◆ **PROBLEM TO SOLVE**
Reproduce each of the following entries word for word, leaving every line as it appears.

◆ **MATERIAL SHOWN**
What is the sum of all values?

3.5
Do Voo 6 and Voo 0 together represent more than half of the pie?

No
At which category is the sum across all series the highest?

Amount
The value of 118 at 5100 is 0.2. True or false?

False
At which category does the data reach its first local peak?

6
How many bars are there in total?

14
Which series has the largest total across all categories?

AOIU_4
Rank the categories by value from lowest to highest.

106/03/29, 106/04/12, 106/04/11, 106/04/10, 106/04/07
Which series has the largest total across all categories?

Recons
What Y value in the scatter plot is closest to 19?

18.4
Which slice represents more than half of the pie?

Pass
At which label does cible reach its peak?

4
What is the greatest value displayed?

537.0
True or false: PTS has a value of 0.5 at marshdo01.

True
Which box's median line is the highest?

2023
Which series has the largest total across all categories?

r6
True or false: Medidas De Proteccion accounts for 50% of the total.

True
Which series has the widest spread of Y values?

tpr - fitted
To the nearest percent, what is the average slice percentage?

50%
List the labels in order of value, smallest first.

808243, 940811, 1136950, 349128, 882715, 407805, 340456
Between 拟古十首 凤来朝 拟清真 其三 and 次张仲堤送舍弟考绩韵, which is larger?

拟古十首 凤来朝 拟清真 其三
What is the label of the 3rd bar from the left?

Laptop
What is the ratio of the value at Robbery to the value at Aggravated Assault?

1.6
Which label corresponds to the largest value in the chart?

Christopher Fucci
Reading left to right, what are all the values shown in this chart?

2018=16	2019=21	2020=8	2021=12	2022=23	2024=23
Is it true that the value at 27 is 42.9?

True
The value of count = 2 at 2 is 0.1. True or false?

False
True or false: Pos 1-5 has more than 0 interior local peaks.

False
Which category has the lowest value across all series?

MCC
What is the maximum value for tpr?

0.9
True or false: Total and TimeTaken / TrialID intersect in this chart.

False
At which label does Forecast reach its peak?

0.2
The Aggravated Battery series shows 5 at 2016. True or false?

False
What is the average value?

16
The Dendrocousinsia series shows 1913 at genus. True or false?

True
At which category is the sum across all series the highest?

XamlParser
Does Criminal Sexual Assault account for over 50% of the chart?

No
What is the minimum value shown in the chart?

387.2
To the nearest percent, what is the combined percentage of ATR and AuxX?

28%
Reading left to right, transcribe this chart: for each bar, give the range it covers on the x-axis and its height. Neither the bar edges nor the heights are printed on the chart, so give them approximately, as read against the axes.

◆ **ANSWER TO THIS PROBLEM**
What is the sum of all values?

3.5
Do Voo 6 and Voo 0 together represent more than half of the pie?

No
At which category is the sum across all series the highest?

Amount
The value of 118 at 5100 is 0.2. True or false?

False
At which category does the data reach its first local peak?

6
How many bars are there in total?

14
Which series has the largest total across all categories?

AOIU_4
Rank the categories by value from lowest to highest.

106/03/29, 106/04/12, 106/04/11, 106/04/10, 106/04/07
Which series has the largest total across all categories?

Recons
What Y value in the scatter plot is closest to 19?

18.4
Which slice represents more than half of the pie?

Pass
At which label does cible reach its peak?

4
What is the greatest value displayed?

537.0
True or false: PTS has a value of 0.5 at marshdo01.

True
Which box's median line is the highest?

2023
Which series has the largest total across all categories?

r6
True or false: Medidas De Proteccion accounts for 50% of the total.

True
Which series has the widest spread of Y values?

tpr - fitted
To the nearest percent, what is the average slice percentage?

50%
List the labels in order of value, smallest first.

808243, 940811, 1136950, 349128, 882715, 407805, 340456
Between 拟古十首 凤来朝 拟清真 其三 and 次张仲堤送舍弟考绩韵, which is larger?

拟古十首 凤来朝 拟清真 其三
What is the label of the 3rd bar from the left?

Laptop
What is the ratio of the value at Robbery to the value at Aggravated Assault?

1.6
Which label corresponds to the largest value in the chart?

Christopher Fucci
Reading left to right, what are all the values shown in this chart?

2018=16	2019=21	2020=8	2021=12	2022=23	2024=23
Is it true that the value at 27 is 42.9?

True
The value of count = 2 at 2 is 0.1. True or false?

False
True or false: Pos 1-5 has more than 0 interior local peaks.

False
Which category has the lowest value across all series?

MCC
What is the maximum value for tpr?

0.9
True or false: Total and TimeTaken / TrialID intersect in this chart.

False
At which label does Forecast reach its peak?

0.2
The Aggravated Battery series shows 5 at 2016. True or false?

False
What is the average value?

16
The Dendrocousinsia series shows 1913 at genus. True or false?

True
At which category is the sum across all series the highest?

XamlParser
Does Criminal Sexual Assault account for over 50% of the chart?

No
What is the minimum value shown in the chart?

387.2
To the nearest percent, what is the combined percentage of ATR and AuxX?

28%
Reading left to right, transcribe this chart: for each bar, give the range it covers on the x-axis and its height. Neither the bar edges nor the heights are printed on the chart, so give them approximately, as read against the axes.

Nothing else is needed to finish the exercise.